O globo, n. 30963, 16/05/2018. Economia, p. 23

 

Reforma trabalhista vale para todos os contratos, diz parecer do ministério

Geralda Doca e Marcela Sorosini

16/05/2018

 

 

Para especialistas, texto não influenciará as decisões dos juízes do Trabalho

-BRASÍLIA E RIO- Na tentativa de esclarecer dúvidas sobre a abrangência da reforma trabalhista, o Ministério do Trabalho publicou ontem no Diário Oficial da União um parecer afirmando que a nova legislação vale “de forma geral, abrangente e imediata” para todos os contratos regidos pela Consolidação das Leis Trabalhistas (CLT), inclusive os assinados antes de 11 de novembro de 2017, quando as novas regras entraram em vigor. A medida foi o último recurso do governo diante da falta de clima no Congresso para aprovar propostas do Executivo. O assunto era tratado na medida provisória (MP) 808, que não foi votada e perdeu validade no fim de abril. Um dos artigos deixava expresso que a reforma se aplicava a todos os contratos vigentes.

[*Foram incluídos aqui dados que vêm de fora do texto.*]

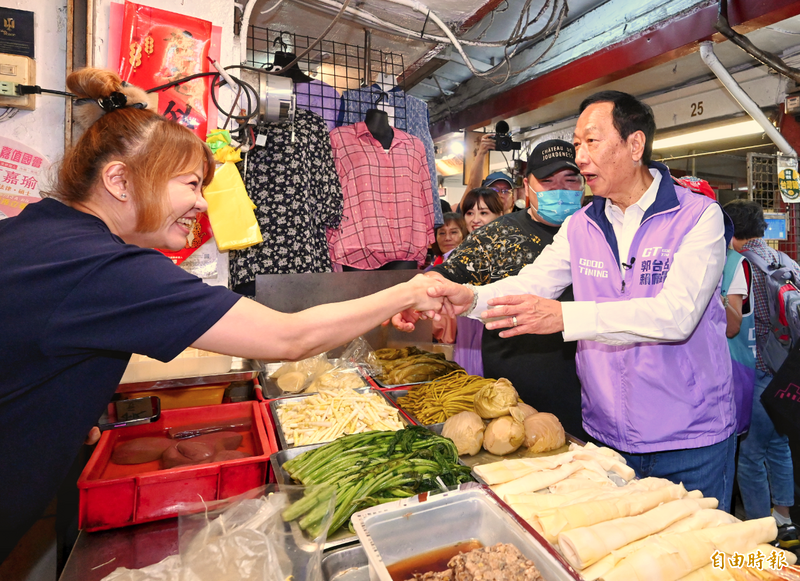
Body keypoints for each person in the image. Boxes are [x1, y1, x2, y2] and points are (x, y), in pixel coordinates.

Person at [0, 68, 451, 563]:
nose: (200, 203)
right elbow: (291, 337)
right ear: (119, 180)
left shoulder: (43, 230)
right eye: (191, 184)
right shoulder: (104, 267)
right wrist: (408, 289)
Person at [414, 90, 738, 510]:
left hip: (689, 438)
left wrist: (566, 317)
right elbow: (533, 284)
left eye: (591, 141)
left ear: (634, 145)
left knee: (707, 564)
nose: (580, 157)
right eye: (577, 144)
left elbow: (676, 316)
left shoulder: (698, 217)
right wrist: (470, 299)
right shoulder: (581, 225)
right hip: (606, 437)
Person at [419, 140, 587, 439]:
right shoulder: (498, 234)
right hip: (517, 384)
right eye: (547, 182)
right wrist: (412, 296)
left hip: (587, 385)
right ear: (527, 186)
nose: (559, 190)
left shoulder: (595, 230)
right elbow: (446, 273)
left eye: (570, 180)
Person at [723, 200, 798, 543]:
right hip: (788, 372)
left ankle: (758, 529)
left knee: (751, 455)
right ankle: (784, 519)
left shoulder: (741, 264)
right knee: (779, 444)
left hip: (759, 371)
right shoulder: (785, 261)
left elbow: (735, 327)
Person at [448, 188, 504, 375]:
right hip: (466, 331)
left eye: (484, 213)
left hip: (497, 330)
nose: (475, 219)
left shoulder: (511, 254)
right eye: (470, 213)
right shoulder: (455, 257)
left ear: (500, 215)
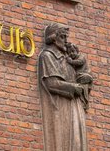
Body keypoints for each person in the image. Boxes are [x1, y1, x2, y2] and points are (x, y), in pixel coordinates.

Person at [38, 23, 89, 151]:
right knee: (68, 140)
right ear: (53, 38)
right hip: (61, 106)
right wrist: (74, 88)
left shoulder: (68, 58)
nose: (66, 41)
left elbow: (80, 74)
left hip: (75, 104)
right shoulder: (48, 56)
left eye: (66, 37)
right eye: (62, 37)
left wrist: (86, 79)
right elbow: (51, 83)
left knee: (78, 142)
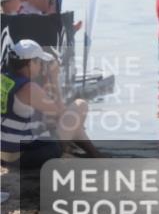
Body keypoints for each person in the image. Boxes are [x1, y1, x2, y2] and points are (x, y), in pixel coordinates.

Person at [0, 39, 99, 168]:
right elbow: (60, 113)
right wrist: (53, 78)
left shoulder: (4, 79)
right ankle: (88, 154)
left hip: (5, 152)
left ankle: (95, 154)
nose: (41, 66)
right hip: (22, 157)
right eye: (39, 62)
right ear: (30, 63)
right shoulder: (29, 88)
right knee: (80, 106)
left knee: (68, 122)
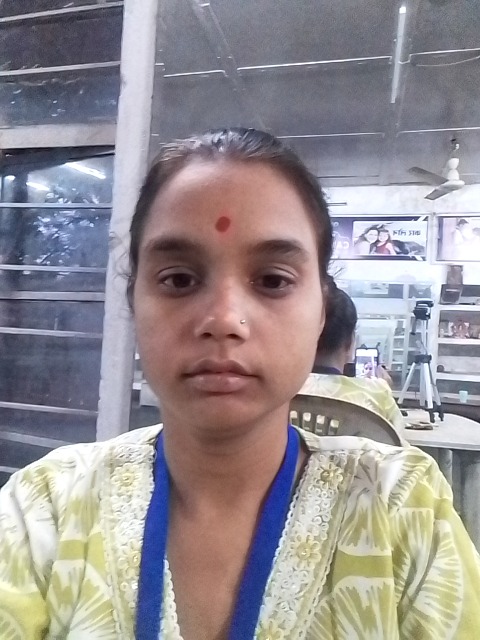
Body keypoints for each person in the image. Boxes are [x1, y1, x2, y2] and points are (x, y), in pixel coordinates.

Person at [1, 128, 480, 639]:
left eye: (273, 280)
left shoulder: (402, 508)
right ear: (133, 302)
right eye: (179, 279)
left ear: (321, 310)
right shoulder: (44, 509)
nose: (224, 319)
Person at [305, 283, 406, 441]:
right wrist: (384, 390)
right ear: (350, 343)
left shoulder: (283, 390)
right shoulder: (377, 393)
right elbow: (397, 446)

De acordo com o parecer, elaborado pelo departamento jurídico do Ministério do Trabalho e que funciona como uma representação da AdvocaciaGeral da União (AGU), com a caducidade da MP, no fim de abril, restou uma lacuna acerca da aplicabilidade da reforma. Na conclusão, o procurador federal Ricardo Leite diz, no entanto, que a MP estabelecia de forma explícita a abrangência da reforma “apenas a título de esclarecimento”.

 

PARECER VAI NORTEAR ATUAÇÃO DE FISCAIS

No relatório, ele cita posicionamentos de ministros do Tribunal Superior do Trabalho (TST) e do Supremo Tribunal Federal (STF), argumentando que não se pode confundir direito adquirido com expectativa de direito. Afirma ainda que os contratos de trabalho são relações de trato sucessivo, em que as obrigações se renovam periodicamente. E que, por isso, devem ser enquadrados na nova lei.

A publicação do parecer é uma forma de o governo se antecipar ao TST, que criou uma comissão específica para tratar da abrangência da reforma. Mas, como o prazo para a conclusão dos trabalhos foi adiado, tudo indica que o Tribunal não decidirá sobre o tema antes de agosto. Alguns pontos da reforma, como as custas processuais (honorários advocatícios) que devem ser arcados pelos trabalhadores e o fim do imposto sindical obrigatório também estão sendo questionados no STF.

Assinado pelo ministro do Trabalho, Helton Yomura, o parecer tem caráter vinculante no âmbito do ministério e vai nortear a atuação dos fiscais. A intenção do governo é ampliar a orientação às estatais, em um ato semelhante do Ministério do Planejamento, a ser publicado posteriormente.

Com a caducidade da MP, o governo, que antes pensou em regulamentar pontos da reforma via decreto presidencial, mudou de ideia. A orientação do Executivo é esfriar a discussão para não se indispor com a base na Câmara dos Deputados. A exceção são os trabalhadores intermitentes. Neste caso, está em discussão editar um decreto para definir como ficam as regras (inclusive previdenciárias) da categoria. O Ministério pode editar portarias para esclarecer outros pontos pendentes que caíram com a MP 808, como as atividades de gestantes.

Depois da publicação do parecer, a Associação Nacional dos Magistrados da Justiça do Trabalho (Anamatra) divulgou nota em que afirma que o parecer “tem efeito vinculante apenas para a administração pública federal, na esfera do Poder Executivo, não influenciando em nenhum aspecto, a atuação dos juízes do Trabalho”. A associação defende que, após a MP 808 caducar, cabe aos tribunais do trabalho definir as consequências nos contratos firmados antes da nova lei.

Para Ricardo Pereira de Freitas Guimarães, doutor em Direito do Trabalho e professor de pós-graduação da PUC-SP, a questão não está definida:

— A manifestação do ministério só poderia se referir aos contratos iniciados e terminados no período da nova lei. Não faz sentido usar novos parâmetros para os contratos que começaram e acabaram antes da reforma, ou mesmo os que começaram antes da reforma e terminaram com a lei em vigor.

A advogada e especialista na área trabalhista Renata Bonet avalia que a mudança não será acolhida facilmente pela Justiça:

— Há uma resistência dos juízes em aplicar a reforma, ainda mais de forma retroativa. A Justiça busca proteger o empregado. O que a gente percebe é que as novas regras só serão aplicadas em contratos daqui para frente.